What Nonprofits Should Look for in a SaaS Provider
The nonprofit sector has witnessed an explosion in the number of online application vendors providing products designed to help organizations achieve their mission. From fundraising to e-communication to accounting solutions, there are many vendors vying for the opportunity to help nonprofits harness the power of the Internet.
Understanding the benefits of software as a service (SaaS) vs. traditional on-premise software, organizations are faced with the task of selecting the SaaS provider with which to partner. But what should organizations be looking for during the SaaS vendor selection process beyond the usual product feature comparison? This paper identifies the foundational selection criteria for nonprofits to consider when choosing their SaaS partner.
Looking beyond the immediate
The first order of business for most nonprofits researching a software as a service provider is to gain a thorough understanding of the product features and determine whether it meets their existing needs. This means that nonprofits often assess vendors without considering future organizational growth that may necessitate additional software applications or more robust functionality.

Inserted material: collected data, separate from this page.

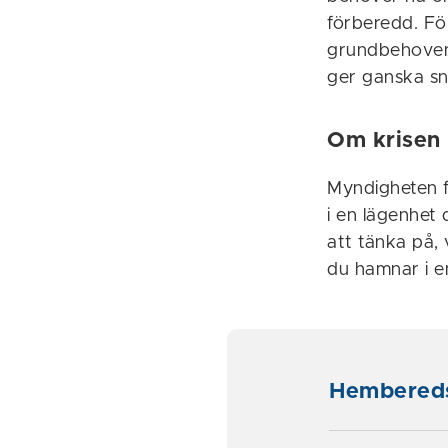
förberedd. Fö
grundbehoven;
ger ganska sn
Om krisen
Myndigheten fö
i en lägenhet 
att tänka på,
du hamnar i en
Hembered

For example, you may only need a content management system for your nonprofit’s Web site today — but will you outgrow your existing database or donor management system in the next few years? With this in mind, would you want to consider a vendor with a CMS product that connects directly to a database? And will your new Web site have online donation capabilities? Would you need to consider an accounting system that integrates with your online donations and donor database?
This line of thinking can prevent nonprofits from limiting their growth — or avoiding a costly mistake — by planning ahead for the organization’s future software needs.
Comprehensive solutions vs. one- (or three-) hit wonders
As organizations contemplate and plan for their future technology needs, it’s important to identify whether the vendor offers a comprehensive solution designed to help you raise more money, reach more people and run more efficiently — or whether the vendor is limited to just a few individual applications. For example, a nonprofit shopping for a fundraising solution will be met by possibly dozens of vendors selling fundraising solutions. But what is the depth of their overall offering? What is the company’s vision for their fundraising product and how does it fit into the overall needs of the nonprofit sector?